Without pausing any further to ask or justify, my royal dragon crush held out his hand to me. He did not look to see where I was; he simply knew. I suspected that he was as aware of my location as I was of his. When I grasped his hand, an electric current ran through me. Did he feel it too?
He guided me down from the position of honor that we had occupied My feet stumbled on the narrow steps, but Indigo’s hand steadied me. As I looked over my shoulder to send a smile of reassurance at my friends on the stone platform, I tamped down my doubts. They would know that I wasn’t leaving them behind by choice.
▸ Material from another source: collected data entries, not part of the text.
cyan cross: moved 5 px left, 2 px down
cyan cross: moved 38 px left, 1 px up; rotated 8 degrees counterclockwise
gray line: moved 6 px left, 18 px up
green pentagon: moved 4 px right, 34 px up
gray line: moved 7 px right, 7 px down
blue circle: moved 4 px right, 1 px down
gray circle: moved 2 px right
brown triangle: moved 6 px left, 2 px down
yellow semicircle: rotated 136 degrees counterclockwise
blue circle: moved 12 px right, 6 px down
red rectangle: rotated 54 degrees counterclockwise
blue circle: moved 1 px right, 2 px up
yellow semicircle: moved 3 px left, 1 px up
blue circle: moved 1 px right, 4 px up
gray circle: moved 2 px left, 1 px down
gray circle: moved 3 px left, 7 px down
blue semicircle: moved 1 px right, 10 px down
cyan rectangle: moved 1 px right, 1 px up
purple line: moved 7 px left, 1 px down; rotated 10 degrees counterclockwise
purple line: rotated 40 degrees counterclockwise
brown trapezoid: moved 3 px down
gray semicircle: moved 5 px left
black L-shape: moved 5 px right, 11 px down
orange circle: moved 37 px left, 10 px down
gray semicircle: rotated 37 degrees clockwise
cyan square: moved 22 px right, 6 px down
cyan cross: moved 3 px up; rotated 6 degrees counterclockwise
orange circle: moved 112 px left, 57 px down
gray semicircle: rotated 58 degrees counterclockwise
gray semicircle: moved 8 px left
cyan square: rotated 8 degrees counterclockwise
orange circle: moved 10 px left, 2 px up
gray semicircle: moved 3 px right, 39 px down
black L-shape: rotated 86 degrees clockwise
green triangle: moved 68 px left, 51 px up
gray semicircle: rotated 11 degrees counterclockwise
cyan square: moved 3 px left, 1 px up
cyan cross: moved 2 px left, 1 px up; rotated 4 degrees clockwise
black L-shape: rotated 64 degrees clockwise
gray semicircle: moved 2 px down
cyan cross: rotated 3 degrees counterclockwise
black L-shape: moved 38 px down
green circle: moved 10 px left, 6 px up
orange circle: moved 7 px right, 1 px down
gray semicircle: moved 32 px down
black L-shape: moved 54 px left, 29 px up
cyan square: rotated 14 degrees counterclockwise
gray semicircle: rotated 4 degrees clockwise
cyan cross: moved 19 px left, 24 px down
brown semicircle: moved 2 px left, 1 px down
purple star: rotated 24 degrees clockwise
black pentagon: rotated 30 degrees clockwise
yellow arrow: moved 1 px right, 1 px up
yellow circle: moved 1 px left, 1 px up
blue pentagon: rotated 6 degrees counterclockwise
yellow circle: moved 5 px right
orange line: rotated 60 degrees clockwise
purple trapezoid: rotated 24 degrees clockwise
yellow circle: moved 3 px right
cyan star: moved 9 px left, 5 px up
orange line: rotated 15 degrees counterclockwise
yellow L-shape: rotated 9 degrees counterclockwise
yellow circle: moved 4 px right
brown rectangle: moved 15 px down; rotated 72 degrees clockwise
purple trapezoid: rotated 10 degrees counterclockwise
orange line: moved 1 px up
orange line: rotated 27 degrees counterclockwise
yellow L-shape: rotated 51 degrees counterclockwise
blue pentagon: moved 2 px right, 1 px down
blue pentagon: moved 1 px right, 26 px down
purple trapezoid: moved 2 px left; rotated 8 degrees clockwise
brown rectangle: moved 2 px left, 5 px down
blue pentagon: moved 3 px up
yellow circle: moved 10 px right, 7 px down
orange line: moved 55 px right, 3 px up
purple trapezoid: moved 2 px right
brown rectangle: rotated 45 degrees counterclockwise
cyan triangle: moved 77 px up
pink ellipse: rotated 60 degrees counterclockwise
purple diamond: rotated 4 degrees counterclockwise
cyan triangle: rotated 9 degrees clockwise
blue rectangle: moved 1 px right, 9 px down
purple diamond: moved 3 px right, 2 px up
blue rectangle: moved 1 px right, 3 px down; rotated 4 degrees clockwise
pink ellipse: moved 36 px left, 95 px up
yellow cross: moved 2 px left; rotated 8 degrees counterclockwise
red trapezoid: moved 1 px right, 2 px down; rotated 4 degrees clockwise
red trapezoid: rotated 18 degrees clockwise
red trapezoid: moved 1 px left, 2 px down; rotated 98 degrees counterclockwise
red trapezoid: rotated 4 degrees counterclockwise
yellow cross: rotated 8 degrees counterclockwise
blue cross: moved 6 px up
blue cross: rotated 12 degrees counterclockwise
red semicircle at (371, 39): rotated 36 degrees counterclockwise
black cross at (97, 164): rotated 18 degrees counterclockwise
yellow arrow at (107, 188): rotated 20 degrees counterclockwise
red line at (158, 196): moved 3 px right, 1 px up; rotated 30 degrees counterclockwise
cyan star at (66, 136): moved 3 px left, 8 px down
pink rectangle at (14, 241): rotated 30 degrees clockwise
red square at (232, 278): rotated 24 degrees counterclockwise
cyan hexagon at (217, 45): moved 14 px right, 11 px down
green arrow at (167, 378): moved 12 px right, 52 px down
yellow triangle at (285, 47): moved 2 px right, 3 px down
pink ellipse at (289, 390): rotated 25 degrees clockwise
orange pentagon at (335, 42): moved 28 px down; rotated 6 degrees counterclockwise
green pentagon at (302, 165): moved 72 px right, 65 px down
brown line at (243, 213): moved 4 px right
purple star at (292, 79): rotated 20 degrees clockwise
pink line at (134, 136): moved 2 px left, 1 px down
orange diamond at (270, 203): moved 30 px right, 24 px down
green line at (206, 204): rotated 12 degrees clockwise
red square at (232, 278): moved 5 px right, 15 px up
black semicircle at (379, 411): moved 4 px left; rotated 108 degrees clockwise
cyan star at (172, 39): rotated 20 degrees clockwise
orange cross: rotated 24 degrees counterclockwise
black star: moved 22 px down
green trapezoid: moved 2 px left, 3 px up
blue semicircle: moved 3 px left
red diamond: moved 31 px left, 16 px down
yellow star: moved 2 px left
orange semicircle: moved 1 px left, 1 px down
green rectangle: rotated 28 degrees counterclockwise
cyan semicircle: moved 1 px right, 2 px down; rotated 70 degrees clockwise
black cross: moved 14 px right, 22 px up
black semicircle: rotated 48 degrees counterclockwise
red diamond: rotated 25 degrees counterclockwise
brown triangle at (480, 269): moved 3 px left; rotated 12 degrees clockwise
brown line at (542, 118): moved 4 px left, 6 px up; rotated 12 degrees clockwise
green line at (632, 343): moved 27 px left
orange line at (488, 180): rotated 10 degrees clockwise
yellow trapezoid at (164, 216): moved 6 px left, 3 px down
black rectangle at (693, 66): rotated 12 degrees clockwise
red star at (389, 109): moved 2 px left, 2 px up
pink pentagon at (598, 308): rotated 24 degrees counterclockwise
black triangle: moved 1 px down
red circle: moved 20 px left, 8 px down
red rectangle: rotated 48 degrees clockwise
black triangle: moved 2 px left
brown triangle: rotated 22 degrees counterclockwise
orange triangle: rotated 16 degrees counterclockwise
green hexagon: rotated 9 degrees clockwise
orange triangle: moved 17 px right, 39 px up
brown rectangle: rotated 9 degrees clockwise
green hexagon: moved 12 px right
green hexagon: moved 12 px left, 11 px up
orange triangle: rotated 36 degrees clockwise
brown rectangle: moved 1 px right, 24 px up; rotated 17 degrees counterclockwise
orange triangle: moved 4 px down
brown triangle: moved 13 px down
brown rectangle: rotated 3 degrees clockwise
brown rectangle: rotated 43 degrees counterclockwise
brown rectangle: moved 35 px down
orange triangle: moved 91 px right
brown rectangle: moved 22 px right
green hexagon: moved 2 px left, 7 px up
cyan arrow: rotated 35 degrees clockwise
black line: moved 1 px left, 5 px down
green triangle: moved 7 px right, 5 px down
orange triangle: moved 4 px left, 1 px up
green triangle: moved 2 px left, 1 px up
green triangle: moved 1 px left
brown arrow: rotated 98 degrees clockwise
I wasn’t betraying them; I’d be back to help.
I would return just as soon as I spent the day with Indigo, a mass of contradictions all wrapped up in a package of mouth-watering gorgeousness. He was wrestling so hard with his conflicting ideas about who he was, and who his people were. It was riveting to watch as he defined and redefined himself. My interest in him was, absolutely, one hundred percent, scientific. Right?
Perhaps, if we spent the day together, I would be able to see him in a new light. He might see himself as something more than he was now.
I imagined what it would be like to be able to wrestle with him, with his body, rather than his personal demons.
Belatedly aware that he could read all my thoughts, I suppressed every one of them as best I could. It probably didn’t work. Instead of thinking any more, I followed my dragon Count through the eerily quiet streets of a town in which his people were still filing silently back to their own business. They, perhaps like I, were devoted and terrified in equal measure.
Indigo and I would have this day, if nothing else.
Chapter 8: Indigo
Something about the presence of these humans was making me reconsider everything I believed about my world. I had meant only to protect my pride when I told Olivia that her arrival through my House’s portal had no effect on me. In reality, nothing could be farther from the truth.
These four humans, so puny, without any apparent powers at all, had turned our political situation upside down. Yesterday morning, I had been vaguely uncomfortable about holding my first counting ceremony, but I had been quite certain that I would carry on the law and tradition that made our House one of the finest in Elter.
Now, I had Olivia’s thoughts in my own head constantly. I saw my actions through the filter of her perceptions.
And I did not like what I saw.
That wasn’t a good thing for me, if my goal was to follow in my father’s footsteps.
“I swear that I’m not trying to read your mind, Olivia,” I spoke in what I hoped was a friendly, calming way as we walked at a sedate pace through the sandy streets of the town. “I wish I could convince you of that. But as you are projecting all your thoughts at top volume, the only thing I could possibly do would be to pretend I didn’t know what you were thinking.”
I tucked her hand into mine, enjoying the feel of its softness.
“You’re right, actually,” she admitted. “That would be underhanded. You like to let me know what’s on your mind.” She pondered this for a moment. “Except when it came to the counting ceremony, right? I guess I just don’t know how to keep things concealed as well as a dragon can.” She narrowed her eyes at me, driving home the dig.